A brand new Perl 6 implementation will declare an empty %FEATURES, meaning that everything is unsupported, and so everything conditional skips (which would be most tests, ideally). As the implementation matures, it starts adding items to %FEATURES, and so skips are replaced by passes or fails.

Of course, certain sanity items will have to work before %FEATURES does, such as the ability to print, basic conditionals and boolean expressions, the ability to read from a variable, etc. But no support for subroutines or external modules will be needed in order to do this, so the threshold is lower than for any type of Test.pm.

The %FEATURES variable would be populated in the logical fashion, derived partly or entirely from explicit declarations in the implementation code itself, and partly or not at all from user configuration or environment as is applicable. Entirely from code may be better so that this doesn't make the CONFIG or ENV or whatever vars redundant, or they could possibly overlap as makes sense, but my emphasis is on the code.

If we are going to go with this idea, and I give it my highest level of recommendation, it would stand to reason that the possible features to be tested for will be standardized and documented such as in a Synopsis.

I could start enumerating such a list if no one else wants to, but it would be long and would stand for a thought out design, like the tests themselves.

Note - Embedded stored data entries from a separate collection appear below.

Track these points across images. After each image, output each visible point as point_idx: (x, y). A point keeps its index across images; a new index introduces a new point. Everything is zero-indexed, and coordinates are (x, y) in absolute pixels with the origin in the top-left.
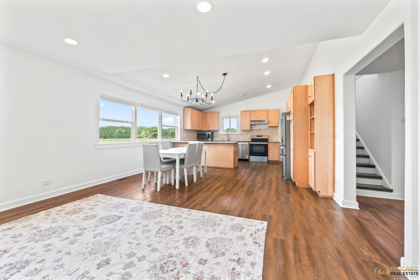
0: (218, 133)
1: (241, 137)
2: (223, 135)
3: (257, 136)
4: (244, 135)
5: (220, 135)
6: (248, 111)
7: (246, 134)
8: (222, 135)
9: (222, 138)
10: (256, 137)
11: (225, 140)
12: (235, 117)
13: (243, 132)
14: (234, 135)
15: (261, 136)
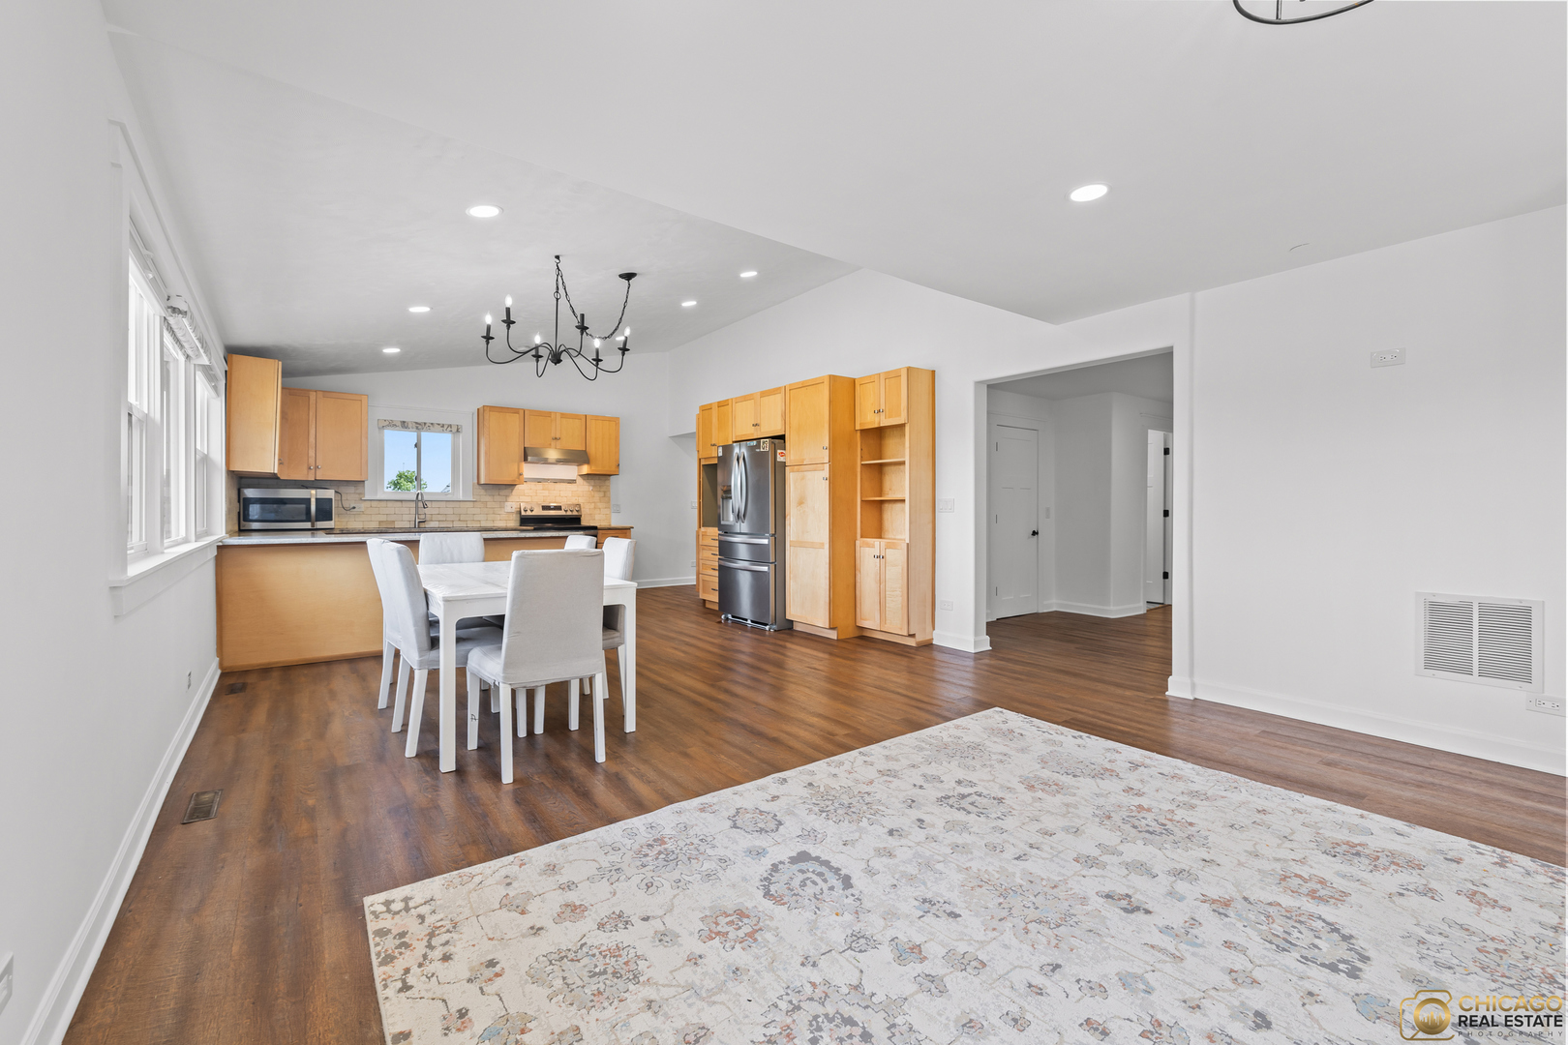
0: (363, 494)
1: (477, 511)
2: (390, 504)
3: (545, 508)
4: (489, 505)
5: (374, 504)
6: (515, 411)
7: (497, 498)
8: (383, 504)
9: (383, 518)
10: (538, 512)
11: (398, 525)
12: (450, 426)
13: (482, 492)
14: (443, 504)
15: (559, 508)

More broadly speaking, I think that a revisiting of the test hierarchy with a goal to it being able to scale better (see TASKS of Pugs), and a capabilities/features list could be done somewhat hand in hand. Features that tend to be implemented together can also be grouped together for testing, and tests could be grouped generally in dependency order, such that if feature A needs to be implemented before feature B can be implemented, feature A will be tested first. A trivial case of such organizing has started with 01-sanity and 02-test-pm being checked first, but that's as far as it goes so far.

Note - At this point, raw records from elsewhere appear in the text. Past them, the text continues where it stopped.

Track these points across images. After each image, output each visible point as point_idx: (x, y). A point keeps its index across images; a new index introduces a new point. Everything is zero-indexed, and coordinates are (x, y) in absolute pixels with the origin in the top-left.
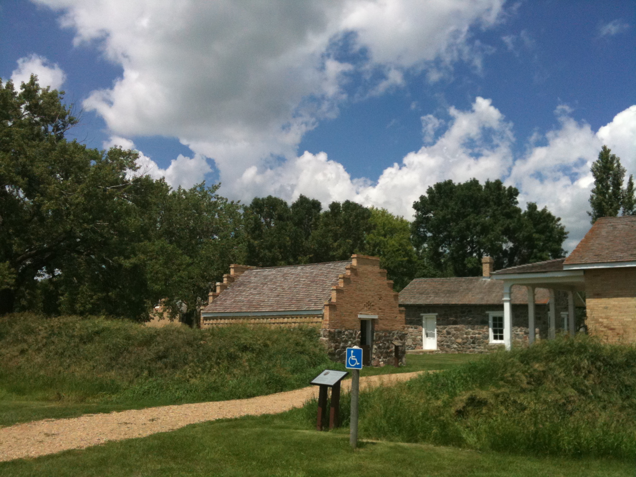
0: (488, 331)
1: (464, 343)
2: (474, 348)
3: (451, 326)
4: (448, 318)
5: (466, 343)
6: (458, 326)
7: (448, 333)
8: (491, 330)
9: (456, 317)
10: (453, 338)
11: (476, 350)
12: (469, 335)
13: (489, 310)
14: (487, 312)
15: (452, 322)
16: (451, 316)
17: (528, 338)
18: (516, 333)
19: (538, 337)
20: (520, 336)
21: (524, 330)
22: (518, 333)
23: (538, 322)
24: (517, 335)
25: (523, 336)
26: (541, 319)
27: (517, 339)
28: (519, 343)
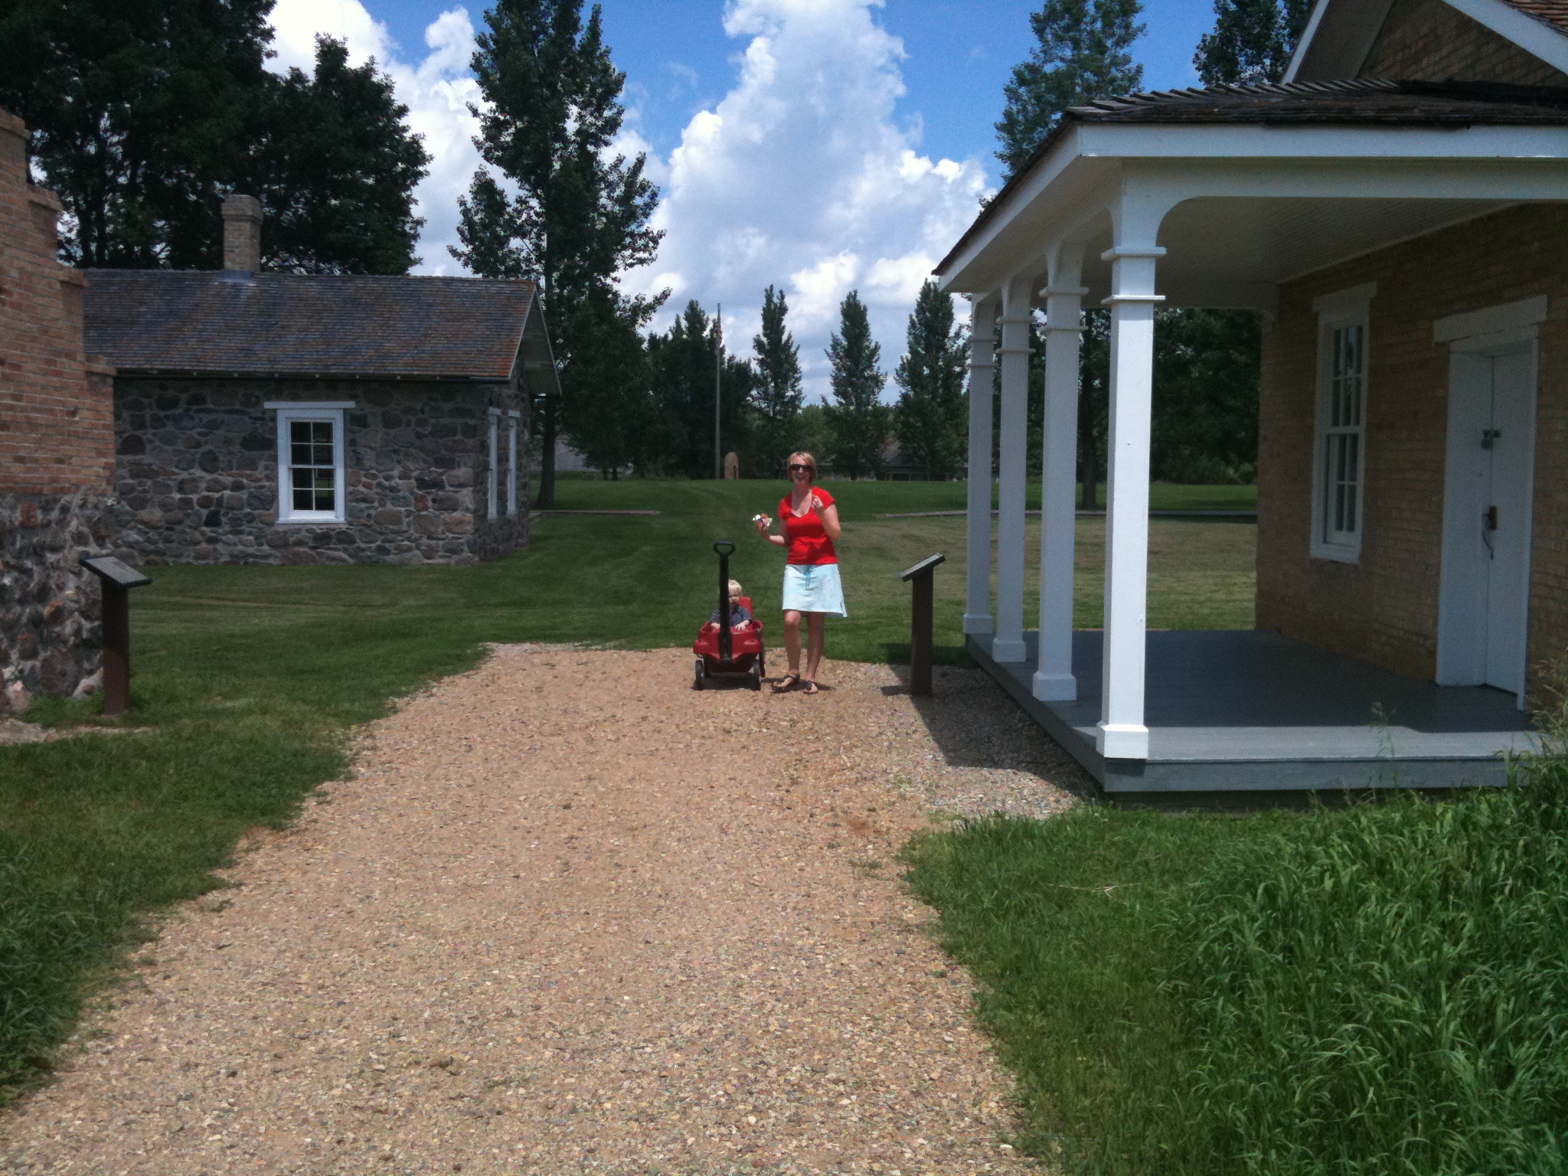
0: (273, 478)
1: (171, 525)
2: (212, 541)
5: (180, 522)
6: (146, 458)
8: (284, 474)
9: (139, 423)
10: (125, 506)
11: (220, 547)
12: (194, 491)
13: (279, 396)
14: (268, 405)
17: (430, 503)
18: (387, 483)
19: (466, 496)
20: (401, 494)
21: (415, 474)
22: (393, 483)
23: (470, 442)
24: (392, 489)
25: (412, 493)
26: (477, 432)
27: (389, 506)
28: (399, 521)
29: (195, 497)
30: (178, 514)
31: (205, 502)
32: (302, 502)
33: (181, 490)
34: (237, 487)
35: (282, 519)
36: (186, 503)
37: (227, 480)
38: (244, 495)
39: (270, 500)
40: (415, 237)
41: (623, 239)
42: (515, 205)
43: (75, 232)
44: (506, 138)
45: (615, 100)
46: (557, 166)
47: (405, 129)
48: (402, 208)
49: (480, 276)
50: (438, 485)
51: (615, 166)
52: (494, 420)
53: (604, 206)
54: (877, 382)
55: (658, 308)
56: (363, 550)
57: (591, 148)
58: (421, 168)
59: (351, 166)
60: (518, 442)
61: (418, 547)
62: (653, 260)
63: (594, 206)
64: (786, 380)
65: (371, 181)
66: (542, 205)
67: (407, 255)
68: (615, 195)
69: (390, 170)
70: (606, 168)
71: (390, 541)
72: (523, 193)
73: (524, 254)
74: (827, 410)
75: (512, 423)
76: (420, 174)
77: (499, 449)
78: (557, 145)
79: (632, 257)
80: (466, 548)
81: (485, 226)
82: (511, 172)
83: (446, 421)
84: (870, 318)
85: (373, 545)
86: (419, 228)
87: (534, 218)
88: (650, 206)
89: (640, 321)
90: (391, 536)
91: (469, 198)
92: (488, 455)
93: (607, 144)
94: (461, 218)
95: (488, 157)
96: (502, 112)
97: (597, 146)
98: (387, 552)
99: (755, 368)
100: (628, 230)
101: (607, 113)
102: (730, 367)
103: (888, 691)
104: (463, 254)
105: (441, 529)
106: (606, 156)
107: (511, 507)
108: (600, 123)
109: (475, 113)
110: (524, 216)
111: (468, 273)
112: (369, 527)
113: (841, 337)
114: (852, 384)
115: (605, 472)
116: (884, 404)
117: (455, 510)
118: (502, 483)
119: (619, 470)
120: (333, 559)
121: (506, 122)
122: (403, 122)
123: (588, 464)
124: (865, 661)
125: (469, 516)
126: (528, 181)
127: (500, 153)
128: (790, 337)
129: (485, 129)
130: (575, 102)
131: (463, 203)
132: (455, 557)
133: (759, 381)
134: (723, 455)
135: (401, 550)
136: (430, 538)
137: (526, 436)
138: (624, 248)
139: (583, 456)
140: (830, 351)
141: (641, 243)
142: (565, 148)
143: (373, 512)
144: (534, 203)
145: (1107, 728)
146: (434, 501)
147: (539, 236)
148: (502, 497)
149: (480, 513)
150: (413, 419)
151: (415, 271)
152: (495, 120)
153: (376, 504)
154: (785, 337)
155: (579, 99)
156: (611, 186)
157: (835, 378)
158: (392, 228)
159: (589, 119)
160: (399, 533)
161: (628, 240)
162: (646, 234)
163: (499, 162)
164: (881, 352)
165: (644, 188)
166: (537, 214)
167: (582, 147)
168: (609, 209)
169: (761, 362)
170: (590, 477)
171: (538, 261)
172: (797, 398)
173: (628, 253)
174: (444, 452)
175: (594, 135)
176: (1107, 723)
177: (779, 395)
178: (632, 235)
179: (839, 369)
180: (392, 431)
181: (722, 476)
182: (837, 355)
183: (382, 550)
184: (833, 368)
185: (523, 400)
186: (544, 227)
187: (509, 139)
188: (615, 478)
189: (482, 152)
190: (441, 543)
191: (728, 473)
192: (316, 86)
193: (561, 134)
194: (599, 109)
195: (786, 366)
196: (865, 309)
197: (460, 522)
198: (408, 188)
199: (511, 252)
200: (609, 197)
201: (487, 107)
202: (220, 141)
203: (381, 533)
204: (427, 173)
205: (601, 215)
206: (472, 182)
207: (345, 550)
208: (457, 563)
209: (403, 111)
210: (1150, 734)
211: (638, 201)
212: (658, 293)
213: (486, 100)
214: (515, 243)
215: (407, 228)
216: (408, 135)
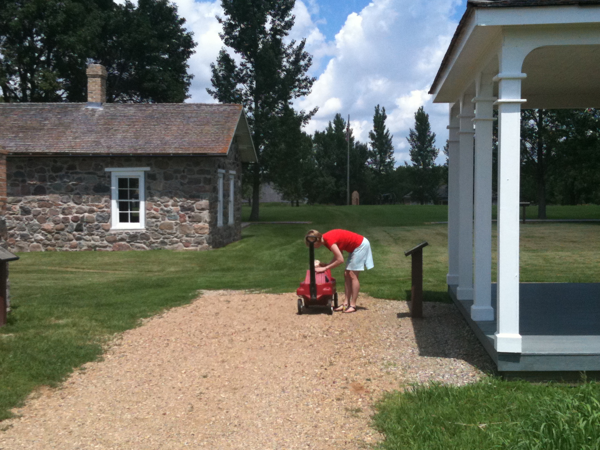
0: (109, 206)
1: (58, 231)
2: (78, 239)
3: (31, 197)
4: (24, 181)
5: (63, 230)
6: (47, 197)
7: (25, 211)
8: (114, 204)
9: (43, 179)
10: (36, 221)
11: (82, 242)
12: (70, 213)
13: (112, 165)
14: (107, 170)
15: (32, 189)
16: (32, 177)
17: (187, 218)
18: (166, 209)
19: (206, 215)
20: (172, 214)
21: (180, 204)
22: (168, 209)
23: (207, 187)
24: (168, 212)
25: (178, 213)
26: (211, 182)
27: (167, 221)
28: (172, 228)
29: (70, 217)
30: (61, 225)
31: (75, 220)
32: (123, 218)
33: (63, 213)
34: (91, 211)
35: (113, 227)
36: (66, 220)
37: (85, 207)
38: (94, 215)
39: (108, 218)
40: (189, 84)
41: (294, 83)
42: (239, 67)
43: (17, 85)
44: (236, 33)
45: (291, 12)
46: (261, 46)
47: (184, 30)
48: (181, 69)
49: (222, 103)
50: (191, 209)
51: (291, 46)
52: (222, 176)
53: (285, 66)
54: (434, 153)
55: (312, 117)
56: (154, 243)
57: (278, 37)
58: (192, 49)
59: (157, 49)
60: (235, 187)
61: (181, 242)
62: (310, 93)
63: (280, 66)
64: (386, 152)
65: (166, 56)
66: (253, 67)
67: (184, 93)
68: (291, 60)
69: (176, 50)
70: (286, 47)
71: (167, 238)
72: (244, 61)
73: (243, 92)
74: (409, 168)
75: (232, 177)
76: (191, 52)
77: (224, 190)
78: (261, 36)
79: (299, 91)
80: (205, 241)
81: (225, 78)
82: (238, 50)
83: (196, 176)
84: (430, 120)
85: (159, 240)
86: (191, 80)
87: (249, 73)
88: (307, 66)
89: (303, 124)
90: (167, 236)
91: (216, 64)
92: (217, 193)
93: (286, 34)
94: (212, 74)
95: (227, 43)
96: (234, 20)
97: (281, 36)
98: (166, 244)
99: (370, 147)
100: (296, 78)
101: (287, 19)
102: (357, 147)
103: (401, 315)
104: (214, 92)
105: (193, 231)
106: (286, 41)
107: (231, 220)
108: (283, 24)
109: (220, 21)
110: (244, 72)
111: (216, 102)
112: (156, 231)
113: (415, 130)
114: (420, 155)
115: (292, 202)
116: (437, 165)
117: (200, 222)
118: (225, 208)
119: (300, 201)
120: (139, 248)
121: (235, 25)
122: (183, 26)
123: (283, 198)
124: (394, 299)
125: (207, 225)
126: (246, 54)
127: (232, 41)
128: (388, 131)
129: (225, 29)
130: (271, 14)
131: (213, 66)
132: (200, 246)
133: (372, 154)
134: (351, 192)
135: (173, 243)
136: (187, 236)
137: (240, 183)
138: (295, 87)
139: (281, 195)
140: (409, 138)
141: (304, 84)
142: (265, 37)
143: (159, 223)
144: (249, 65)
145: (498, 336)
146: (189, 217)
147: (251, 82)
148: (225, 215)
149: (213, 223)
150: (179, 176)
151: (187, 101)
152: (230, 24)
153: (160, 219)
154: (385, 131)
155: (273, 12)
156: (288, 55)
157: (412, 152)
158: (177, 80)
159: (277, 22)
160: (171, 234)
161: (297, 83)
162: (306, 79)
163: (232, 45)
164: (436, 138)
165: (304, 56)
166: (251, 71)
167: (274, 36)
168: (288, 67)
169: (373, 145)
170: (285, 205)
171: (251, 95)
172: (392, 163)
173: (297, 89)
174: (194, 192)
175: (279, 30)
176: (499, 333)
177: (382, 161)
178: (299, 80)
179: (414, 147)
180: (169, 182)
181: (351, 203)
182: (413, 140)
183: (163, 243)
184: (411, 146)
185: (238, 166)
186: (255, 78)
187: (237, 34)
188: (298, 205)
189: (224, 41)
190: (193, 239)
191: (354, 202)
192: (138, 9)
193: (263, 31)
194: (283, 17)
195: (386, 146)
196: (427, 115)
197: (202, 228)
198: (185, 60)
199: (237, 90)
200: (288, 61)
201: (226, 18)
202: (89, 38)
203: (162, 234)
204: (195, 52)
205: (283, 70)
206: (218, 56)
207: (145, 243)
208: (201, 249)
209: (183, 21)
210: (522, 339)
211: (302, 63)
212: (312, 109)
213: (226, 14)
214: (239, 86)
215: (185, 80)
216: (185, 33)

As a Pugs hacker I can say that the immediacy of access to t/ is a
great benefit, and I would hate to lose that. But what's the best way
of granting that benefit to other implementations without crippling it
for anyone?

From the point of view of a *user* of Perl 6, one that gets it from CPAN, getting this to work is just a matter of packing the tests in such a way that they can be "installed" some how and be visible to the packages for Pugs or v6 or whatever.

This may require something unusual, because afaik, only "modules" typically get installed and become visible to other packages, while test scripts don't.

(I get around this perceived limitation with Rosetta by implementing all the backend-shared tests as Rosetta::Validator::* modules, which install with the framework and can be invoked like a module. But I don't know if something like that is feasible for a general Perl 6 test, so something else may be required.)

As for hackers working from version control, where immediacy of access to and seamless integration of updates of otherwise separately distributed components is important, I don't know exactly what to suggest as a solution but perhaps something that lets you checkout multiple SVN into a shared space where the pieces can see each other as if they were one big distro, and you can just test how the parts work together naturally. I don't know how to implement this, though.

As you can see, there are possibly wider and wider scopes of problems to
solve here and we can certainly choose not to attack every problem now.
But yes, let's get the discussion going (thanks, Darren, for starting
this thread) and come up with a plan, so that we can be ambitious and
realistic together.

I think it is very important to share whatever resources can be shared, for easier development and better quality results. If this causes a few hiccups short term, like test fails rather than skips, or all tests temporarily skipping, I think it is still worth it.